Jerusalén.- El viceministro israelí de Defensa, general Matán Vilnaí, declaró ayer a la emisora de las Fuerzas Armadas que Israel se desconectará de Gaza, después de que milicianos palestinos derribaran el miércoles la valla fronteriza con Egipto. Vilnaí dijo que «el esfuerzo (de Israel) para desconectarse de Gaza» -que empezó en agosto de 2005 con la evacuación de los asentamientos judíos- «continuará pues queremos dejar de proporcionarles electricidad, agua potable y medicinas, que tendrán que recibir de otras fuentes». De momento, el Gobierno de Ehud Olmert no ha debatido esa medida.

Olmert afirmó el miércoles por la noche que, a pesar de los obstáculos y la situación en Gaza, continuará con todas sus fuerzas negociando (la paz) con el presidente palestino, Mahmud Abás.

Tras una consulta con oficiales superiores israelíes, Vilnaí decidió mantener cerrados los cinco pasos fronterizos con Gaza y cortadas las relaciones económicas con ese territorio. No obstante, continuó el abastecimiento de fuel y gas «por razones humanitarias» para la planta palestina de electricidad y los generadores de hospitales, así como de gasolina para ambulancias y los vehículos de la Agencia de la ONU de ayuda a los refugiados palestinos, un 70 por ciento de la población.

El abastecimiento de hidrocarburos se interrumpió completamente hace seis días y se reanudó parcialmente el martes, cuando 860.000 habitantes de Gaza y los hospitales estaban sin electricidad.

### Consigna
Sigue escribiendo la noticia de arriba sobre el plan de Israel de desconectarse de Gaza, empezando justo después de su última oración.

### Listado
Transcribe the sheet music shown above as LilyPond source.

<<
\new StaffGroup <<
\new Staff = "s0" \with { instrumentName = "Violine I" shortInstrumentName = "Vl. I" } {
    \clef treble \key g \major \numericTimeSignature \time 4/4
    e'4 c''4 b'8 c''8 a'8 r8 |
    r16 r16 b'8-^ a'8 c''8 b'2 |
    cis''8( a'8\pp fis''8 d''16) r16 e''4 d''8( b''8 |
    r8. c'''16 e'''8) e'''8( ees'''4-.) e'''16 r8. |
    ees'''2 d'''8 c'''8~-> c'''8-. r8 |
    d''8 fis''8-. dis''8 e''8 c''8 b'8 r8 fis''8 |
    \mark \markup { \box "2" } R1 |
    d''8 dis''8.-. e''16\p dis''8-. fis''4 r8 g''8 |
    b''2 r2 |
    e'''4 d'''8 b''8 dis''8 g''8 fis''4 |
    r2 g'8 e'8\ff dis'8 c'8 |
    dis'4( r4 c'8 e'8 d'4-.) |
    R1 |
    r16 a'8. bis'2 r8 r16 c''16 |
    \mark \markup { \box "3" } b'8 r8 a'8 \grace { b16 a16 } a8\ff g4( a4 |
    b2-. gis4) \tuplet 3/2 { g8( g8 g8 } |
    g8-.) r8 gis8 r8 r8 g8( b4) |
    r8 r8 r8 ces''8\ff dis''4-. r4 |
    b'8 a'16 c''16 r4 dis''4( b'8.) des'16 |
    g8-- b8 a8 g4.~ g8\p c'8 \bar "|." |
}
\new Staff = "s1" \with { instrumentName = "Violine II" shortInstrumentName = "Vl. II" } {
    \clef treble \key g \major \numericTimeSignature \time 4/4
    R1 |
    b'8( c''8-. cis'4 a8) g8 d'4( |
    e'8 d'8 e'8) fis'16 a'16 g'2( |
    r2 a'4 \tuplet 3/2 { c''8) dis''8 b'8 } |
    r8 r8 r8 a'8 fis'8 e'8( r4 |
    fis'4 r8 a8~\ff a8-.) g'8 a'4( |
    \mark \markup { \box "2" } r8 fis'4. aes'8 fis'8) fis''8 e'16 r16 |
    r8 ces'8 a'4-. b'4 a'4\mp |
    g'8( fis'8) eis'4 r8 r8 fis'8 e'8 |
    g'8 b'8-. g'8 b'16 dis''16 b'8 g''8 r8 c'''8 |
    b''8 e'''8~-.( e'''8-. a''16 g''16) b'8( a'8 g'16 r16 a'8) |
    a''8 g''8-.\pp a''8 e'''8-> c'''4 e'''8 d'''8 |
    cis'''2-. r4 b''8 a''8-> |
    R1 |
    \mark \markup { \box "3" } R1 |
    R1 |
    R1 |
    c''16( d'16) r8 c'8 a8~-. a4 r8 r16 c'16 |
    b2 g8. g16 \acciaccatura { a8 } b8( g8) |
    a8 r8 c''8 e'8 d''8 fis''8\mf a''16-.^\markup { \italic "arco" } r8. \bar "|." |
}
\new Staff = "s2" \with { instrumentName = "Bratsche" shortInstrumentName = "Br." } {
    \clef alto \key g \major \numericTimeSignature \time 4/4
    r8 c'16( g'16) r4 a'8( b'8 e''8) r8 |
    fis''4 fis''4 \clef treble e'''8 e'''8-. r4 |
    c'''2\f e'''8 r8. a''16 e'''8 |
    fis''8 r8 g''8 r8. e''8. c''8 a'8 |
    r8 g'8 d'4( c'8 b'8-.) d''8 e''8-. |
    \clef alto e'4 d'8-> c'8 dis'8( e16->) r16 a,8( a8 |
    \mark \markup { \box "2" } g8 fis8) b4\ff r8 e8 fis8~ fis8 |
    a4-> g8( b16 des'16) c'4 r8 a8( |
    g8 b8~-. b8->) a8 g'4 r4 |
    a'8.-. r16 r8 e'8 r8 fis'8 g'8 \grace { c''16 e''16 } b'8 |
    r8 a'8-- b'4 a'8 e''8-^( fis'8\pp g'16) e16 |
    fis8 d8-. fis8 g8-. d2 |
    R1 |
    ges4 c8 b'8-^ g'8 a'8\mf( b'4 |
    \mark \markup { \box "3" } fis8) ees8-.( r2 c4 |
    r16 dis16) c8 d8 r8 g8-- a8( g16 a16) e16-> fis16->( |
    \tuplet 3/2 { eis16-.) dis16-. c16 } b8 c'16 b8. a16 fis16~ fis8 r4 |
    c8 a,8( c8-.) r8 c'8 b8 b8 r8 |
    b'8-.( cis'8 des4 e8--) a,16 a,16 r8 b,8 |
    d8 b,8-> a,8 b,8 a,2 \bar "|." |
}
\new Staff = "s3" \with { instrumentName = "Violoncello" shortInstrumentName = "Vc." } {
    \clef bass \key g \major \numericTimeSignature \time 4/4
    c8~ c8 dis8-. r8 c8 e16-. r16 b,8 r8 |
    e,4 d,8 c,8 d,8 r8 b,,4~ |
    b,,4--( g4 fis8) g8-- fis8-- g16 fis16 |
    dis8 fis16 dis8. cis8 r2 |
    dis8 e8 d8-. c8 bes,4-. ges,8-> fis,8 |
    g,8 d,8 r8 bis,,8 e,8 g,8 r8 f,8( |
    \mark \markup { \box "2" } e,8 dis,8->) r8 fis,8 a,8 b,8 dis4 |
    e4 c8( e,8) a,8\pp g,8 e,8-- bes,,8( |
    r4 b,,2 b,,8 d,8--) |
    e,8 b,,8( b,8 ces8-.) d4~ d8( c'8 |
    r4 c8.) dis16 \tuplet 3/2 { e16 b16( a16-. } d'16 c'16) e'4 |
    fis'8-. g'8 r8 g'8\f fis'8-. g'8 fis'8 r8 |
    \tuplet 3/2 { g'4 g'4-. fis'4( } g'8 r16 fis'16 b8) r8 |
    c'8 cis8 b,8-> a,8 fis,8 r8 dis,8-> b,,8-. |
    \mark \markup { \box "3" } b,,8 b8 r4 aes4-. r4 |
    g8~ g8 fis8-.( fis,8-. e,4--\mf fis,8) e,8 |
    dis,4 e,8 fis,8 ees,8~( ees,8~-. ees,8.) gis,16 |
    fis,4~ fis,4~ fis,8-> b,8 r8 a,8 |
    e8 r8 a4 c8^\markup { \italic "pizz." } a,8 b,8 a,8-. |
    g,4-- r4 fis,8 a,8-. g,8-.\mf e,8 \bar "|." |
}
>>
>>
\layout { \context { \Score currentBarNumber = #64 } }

### Resultado
Un líder del movimiento islámico Hamás, Ahmed Yusef, advirtió, por su parte, de que Israel se enfrenta a la posibilidad de que el millón y medio de palestinos de Gaza penetre en Israel de la misma manera que cientos de miles han entrado en Egipto. El movimiento de Gaza a Egipto continuó ayer, si bien el flujo predominante se producía en el sentido de regreso a la franja. Los que vuelven lo hacen cargados con todo tipo de productos.

Eso sí, las fuerzas de seguridad egipcias desplegadas en el paso fronterizo de Rafah impidieron que cientos de palestinos a bordo de vehículos cruzasen desde la franja a Egipto. De hecho, el presidente egipcio, Hosni Mubarak, que el miércoles autorizó la riada de palestinos a pie, dio instrucciones de detener en la frontera a cualquier palestino que intente entrar en Egipto de modo ilegal.

Mientras, la comunidad internacional siguió condenando la política israelí en Gaza y pidió que levante el bloqueo y reabra las fronteras. Sin embargo, EE UU exigió que la declaración del Consejo de Seguridad de la ONU sobre la crisis en Gaza, que se negocia desde hace tres días, incluya una condena a los ataques con cohetes del movimiento radical Hamás contra Israel para poder apoyarla.